Mmmh on dirait bien que c'est la grosse soupe !  :Sad: 

Pour procéder dans l'ordre, pourrais-tu donner les versions réellement installées en exécutant la commande :

```
emerge -p xorg-server xorg-x11 xf86-input-keyboard xf86-input-mouse xf86-input-evdev

```

Avec les packages masqués comme titoucha l'a indiqué, tu devrais avoir l'output suivant :

```
These are the packages that would be merged, in order:

Calculating dependencies          ... done!

[ebuild   R   ] x11-base/xorg-server-1.0.2-r7

[ebuild   R   ] x11-base/xorg-x11-7.0-r1

[ebuild   R   ] x11-drivers/xf86-input-keyboard-1.0.1.3

[ebuild   R   ] x11-drivers/xf86-input-mouse-1.0.4

[ebuild   R   ] x11-drivers/xf86-input-evdev-1.0.0.5
```

----------

## pathfinder

desole pour cette absence, j etais parti et non joignable, et de toutes facons je me suis dit que ca donnerait un peu plus de temps aux drivers d etre accessibles...

j en ai proftie pour faire le menage un peu dans la machine avec les fichiers.

voila en bref les details:

xorg-server installe est le 1-0-2-r7

xorg-x11 7.0-r1

ati-drivers 8.27.10-r1  (les derniers je dirais)

je sis en train d effectuer un emerge -tuvDN world

gnome 2.14.2 etait passe en stable, je l ai enleve de mon package.keywords...

pour en revenir a mon histoire, le fichier make.conf contient la ligne 

VIDEO_CARDS="vesa fbdev fglrx"

je ne savais as si laisser ou pas fglrx

autre chose: il y avait effectivement un pepin au niveau des xf86 mouse, keyboard, et evdev.

je ne sais pas s ils seront geres correctement directement apres la fin de mon emerge -auvDN world en cours, je le verifierai, mais en tout cas, sur une autre console, en check, ca me donne:

emerge -pv xf86 mouse      

ebuild UD mouse 1.0.4 [1.1.1 installe]

ebuild UD keyboard 1.0.1.3 [1.1.0 installe]

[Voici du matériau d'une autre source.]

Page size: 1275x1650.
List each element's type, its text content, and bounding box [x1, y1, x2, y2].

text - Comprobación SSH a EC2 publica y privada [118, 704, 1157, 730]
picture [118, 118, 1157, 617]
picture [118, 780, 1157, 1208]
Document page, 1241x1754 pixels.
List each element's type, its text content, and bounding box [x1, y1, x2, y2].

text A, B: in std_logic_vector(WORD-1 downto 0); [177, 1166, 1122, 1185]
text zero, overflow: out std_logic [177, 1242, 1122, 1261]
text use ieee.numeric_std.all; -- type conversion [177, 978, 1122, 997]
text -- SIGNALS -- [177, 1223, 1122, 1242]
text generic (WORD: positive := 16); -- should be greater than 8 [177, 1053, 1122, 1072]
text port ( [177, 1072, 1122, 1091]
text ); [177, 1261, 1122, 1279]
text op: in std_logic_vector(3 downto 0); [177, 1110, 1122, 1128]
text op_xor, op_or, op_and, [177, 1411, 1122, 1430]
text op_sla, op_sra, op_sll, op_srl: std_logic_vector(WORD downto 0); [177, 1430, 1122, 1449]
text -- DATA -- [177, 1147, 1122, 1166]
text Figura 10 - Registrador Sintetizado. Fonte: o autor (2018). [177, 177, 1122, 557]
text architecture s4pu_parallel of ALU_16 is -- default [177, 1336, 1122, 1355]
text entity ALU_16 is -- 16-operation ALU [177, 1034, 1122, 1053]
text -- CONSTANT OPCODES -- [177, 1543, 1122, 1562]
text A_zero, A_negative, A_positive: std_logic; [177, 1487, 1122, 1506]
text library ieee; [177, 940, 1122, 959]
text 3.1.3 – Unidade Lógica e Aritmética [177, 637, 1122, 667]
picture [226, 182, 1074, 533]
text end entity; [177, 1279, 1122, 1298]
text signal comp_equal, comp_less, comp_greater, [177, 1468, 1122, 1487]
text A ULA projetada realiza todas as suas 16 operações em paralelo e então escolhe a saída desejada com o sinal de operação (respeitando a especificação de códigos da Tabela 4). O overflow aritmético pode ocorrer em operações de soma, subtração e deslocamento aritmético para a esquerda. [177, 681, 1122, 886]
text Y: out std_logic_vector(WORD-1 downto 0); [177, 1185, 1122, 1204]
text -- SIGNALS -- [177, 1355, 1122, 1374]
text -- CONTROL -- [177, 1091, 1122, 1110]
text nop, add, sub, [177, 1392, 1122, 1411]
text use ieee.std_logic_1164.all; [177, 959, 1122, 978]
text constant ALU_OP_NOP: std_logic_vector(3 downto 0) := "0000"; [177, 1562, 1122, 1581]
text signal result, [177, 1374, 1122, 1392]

ebuild UD evdev 1.0.0.5 [1.1.2-r1 installe]     

ce qui veut dire que les trucs sont apparemment correctement masques et qu il va downgrader ces versions.

je vous tiens au courant.

cependant, une question:

les drivers ati 8.27.10-r1 sont -ils ok pour xorg 7.1 et sinon, fonctionneront ils avec les versions downgradees de mouse, keyboard, et evdev?

Merci encore a tous

EDIT: j ai 2 PCs. l un avec ATI, l autre nvidia, et le probleme est commun aux deux. desole si j ai commence le topic avec nvidia, mais en voyant que ATI avait une nouvelle release, je me suis dit qu il fallait tenter. le probleme j espere sera similairememnt resolu avec mon PC avec nvidia dans un futru que j espere TRES proche. pour le moment, dans ce derniuer topic, j ai nettoye le PC avec une carte ATI, ce qui sera fait aussi sur celui avec nvidia.  :Smile: 

----------

## pathfinder

sniff...

on  m a oublie...

bon apparemment nvidia a pas encore lache les drivers, c est bien ca?

je passe sous nv comme driver avec xorg 7.1 et je mets false a renderaccel...

mais la qualite est franchement degueulasse, et SURTOUT, le terminal ne marche pas.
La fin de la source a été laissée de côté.